AndrejGrah · ‎01-30-2013

Hi,
I have noticed that "generate near table" is working really (too) slow for large dataset. I have 43 millions of points in a shape file and I want to get 10 closest neigbours for each point within radius (in worst case that means 430 millions of records in near table). Shape file is located on local HDD. Upper limitations are not exceeded. In 24h only 17% of a task was done:(

arcpy.GenerateNearTable_analysis(shapeFile, shapeFile, outputNearTable, radius, "NO_LOCATION", "NO_ANGLE", "ALL", 10)

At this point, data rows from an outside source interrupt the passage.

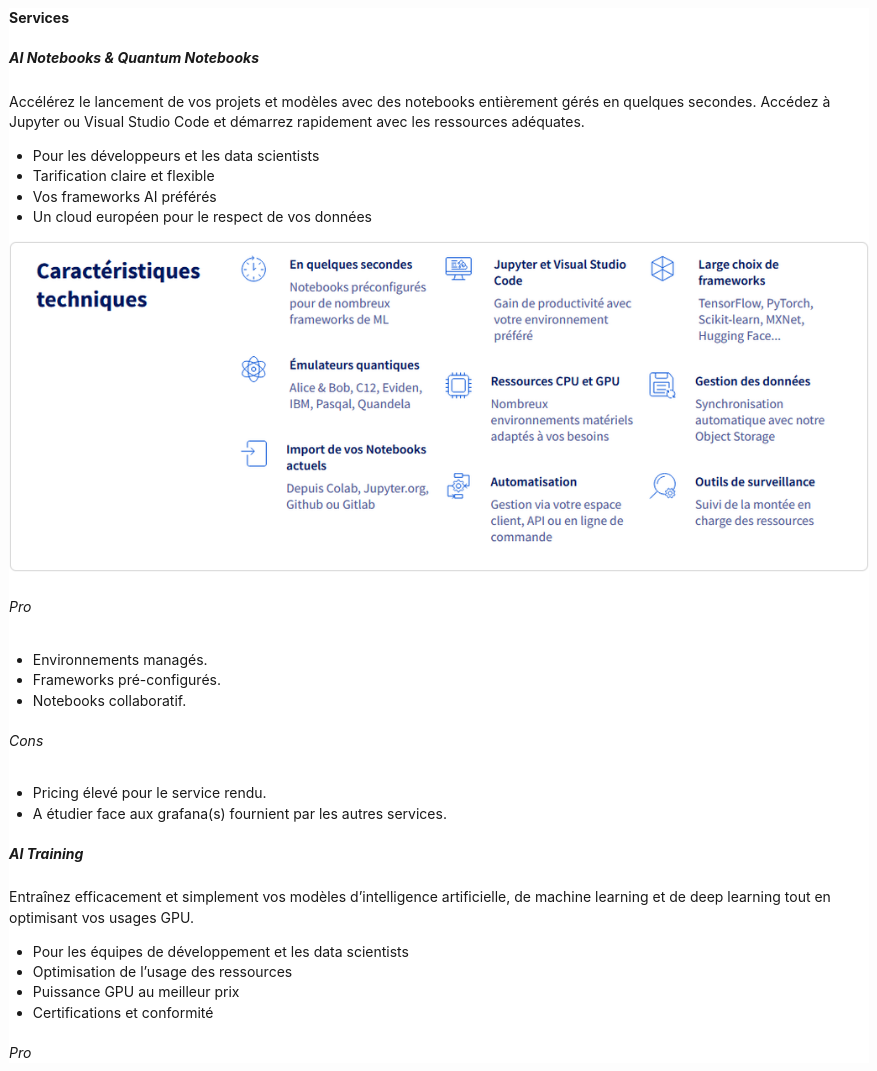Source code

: #### Services

##### AI Notebooks & Quantum Notebooks

Accélérez le lancement de vos projets et modèles avec des notebooks entièrement gérés en quelques secondes. Accédez à Jupyter ou Visual Studio Code et démarrez rapidement avec les ressources adéquates.

- Pour les développeurs et les data scientists
- Tarification claire et flexible
- Vos frameworks AI préférés
- Un cloud européen pour le respect de vos données

![ovh-021.png](/img/ovh-022.png)

###### Pro

- Environnements managés.
- Frameworks pré-configurés.
- Notebooks collaboratif.

###### Cons

- Pricing élevé pour le service rendu.
- A étudier face aux grafana(s) fournient par les autres services.

##### AI Training

Entraînez efficacement et simplement vos modèles d’intelligence artificielle, de machine learning et de deep learning tout en optimisant vos usages GPU.

- Pour les équipes de développement et les data scientists
- Optimisation de l’usage des ressources
- Puissance GPU au meilleur prix
- Certifications et conformité

###### Pro
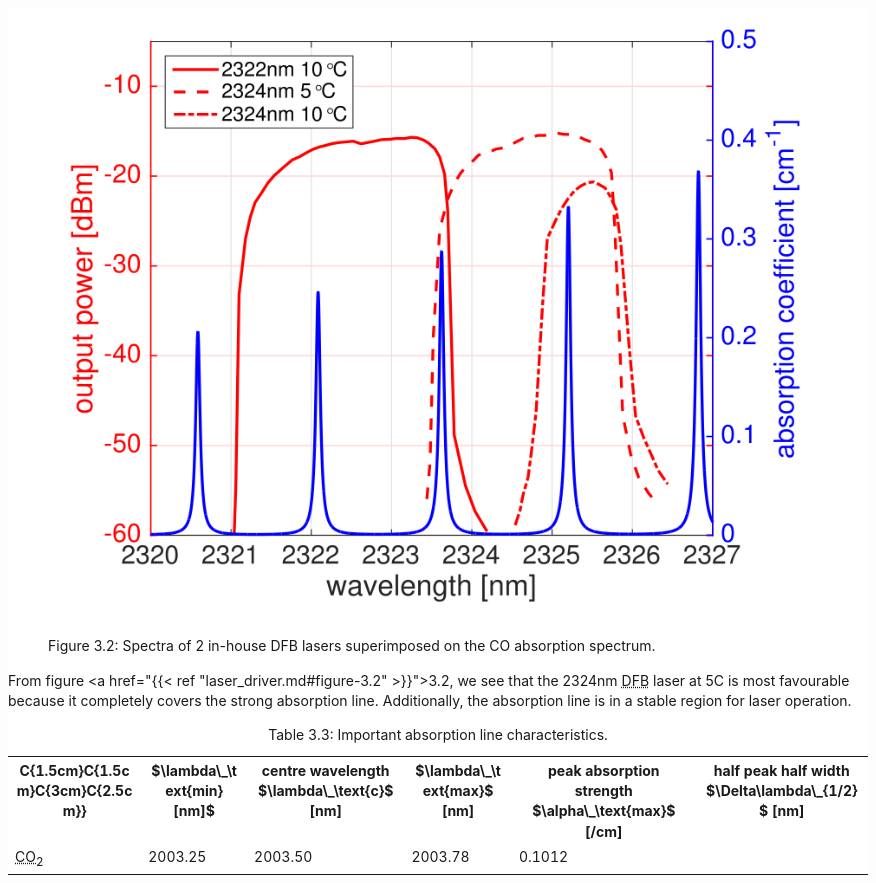
<figure id="figure-3.2">
<img alt="laser_driver:CO_laser_abs_cmp" src="/images/CO_laser_abs_cmp.svg">
<figcaption>
Figure 3.2: Spectra of 2 in-house DFB lasers superimposed on the CO absorption spectrum.
</figcaption>
</figure>



From figure <a href="{{< ref "laser_driver.md#figure-3.2" >}}">3.2</a>, we see that the 2324nm <abbr title="Distributed Feedback (Laser)">DFB</abbr> laser at 5C is most favourable because it completely covers the strong absorption line. Additionally, the absorption line is in a stable region for laser operation.

<table id="table-3.3">
<caption>Table 3.3: Important absorption line characteristics.</caption>
<tr>
<th>C{1.5cm}C{1.5cm}C{3cm}C{2.5cm}}</th>
<th>$\lambda\_\text{min} [nm]$</th>
<th>centre wavelength $\lambda\_\text{c}$ [nm]</th>
<th>$\lambda\_\text{max}$ [nm]</th>
<th>peak absorption strength $\alpha\_\text{max}$ [/cm]</th>
<th>half peak half width $\Delta\lambda\_{1/2}$ [nm]</th>
</tr>
<tr>
<td><abbr title="Carbon Dioxide">CO<sub>2</sub></abbr></td>
<td>2003.25</td>
<td>2003.50</td>
<td>2003.78</td>
<td>0.1012</td>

It takes only 20s for 100k points.

Any suggestions how to speed up?

AndrewChapkowski · ‎01-30-2013

If you have a search radius, you can try extracting your points first to a temporary feature class by using the clip method, then running the near tool.

You might see a performance gain if you move away from shape files and use a file geodatabase featureclass. Also, try calculating spatial indexes on your point feature class.

JustinMeyers · ‎02-04-2013

shapefiles have a 2GB limit (http://webhelp.esri.com/arcgisdesktop/9.3/index.cfm?TopicName=Geoprocessing_considerations_for_shape...). As mentioned above, make a subset of the data that you know falls within the area. Sometimes building a spatial index takes longer than the query itself...

If I were doing this I would select features within the distance needed and create a new subset. Then run the tool on the data. If the dbf becomes larger than 2GB it is junk.

Good Luck!

RyanClancy · ‎02-04-2013

You might try creating a subset as suggested above but instead of creating a new file, put the subset in memory. Where the tool you're using calls for an output parameter use "in_memory\dataset_name". I find that working in_memory is a lot faster, provided that you've got a decent computer of course. You can write your NearTable as a file somewhere since it's the final output.